TASK INSTRUCTIONS
In the records below, turn the part that opens with the line containing "Kalp atışını yavaşlatan bitkiler nelerdir ?" and closes with the line containing "şirketi ile hiçbir" into a Markdown table with the columns Row and Line, leaving out any blank lines. Give only that table.

Page-level text extractions:
***

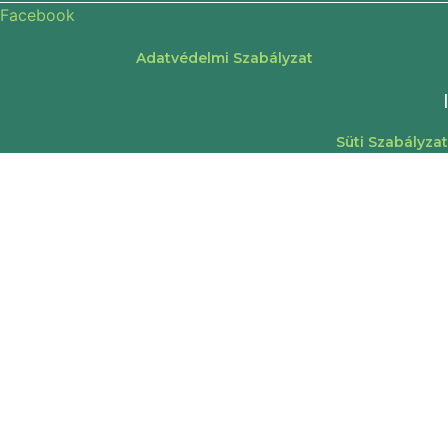
Facebook
Adatvédelmi Szabályzat
|
Süti Szabályzat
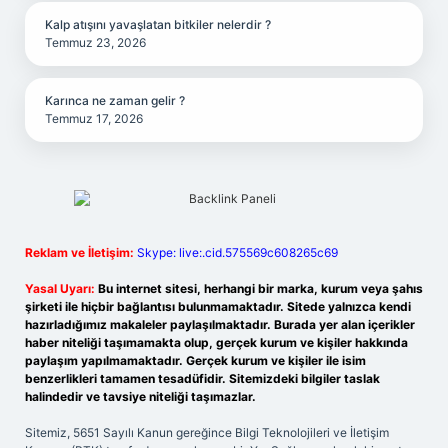
Kalp atışını yavaşlatan bitkiler nelerdir ?
Temmuz 23, 2026
Karınca ne zaman gelir ?
Temmuz 17, 2026
Reklam ve İletişim:
Skype: live:.cid.575569c608265c69
Yasal Uyarı:
Bu internet sitesi, herhangi bir marka, kurum veya şahıs
şirketi ile hiçbir bağlantısı bulunmamaktadır. Sitede yalnızca kendi
hazırladığımız makaleler paylaşılmaktadır. Burada yer alan içerikler
haber niteliği taşımamakta olup, gerçek kurum ve kişiler hakkında
paylaşım yapılmamaktadır. Gerçek kurum ve kişiler ile isim
benzerlikleri tamamen tesadüfidir. Sitemizdeki bilgiler taslak
halindedir ve tavsiye niteliği taşımazlar.
Sitemiz, 5651 Sayılı Kanun gereğince Bilgi Teknolojileri ve İletişim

***

TASK OUTPUT
| Row | Line |
|---|---|
| 1 | Kalp atışını yavaşlatan bitkiler nelerdir ? |
| 2 | Temmuz 23, 2026 |
| 3 | Karınca ne zaman gelir ? |
| 4 | Temmuz 17, 2026 |
| 5 | Reklam ve İletişim: |
| 6 | Skype: live:.cid.575569c608265c69 |
| 7 | Yasal Uyarı: |
| 8 | Bu internet sitesi, herhangi bir marka, kurum veya şahıs |
| 9 | şirketi ile hiçbir bağlantısı bulunmamaktadır. Sitede yalnızca kendi |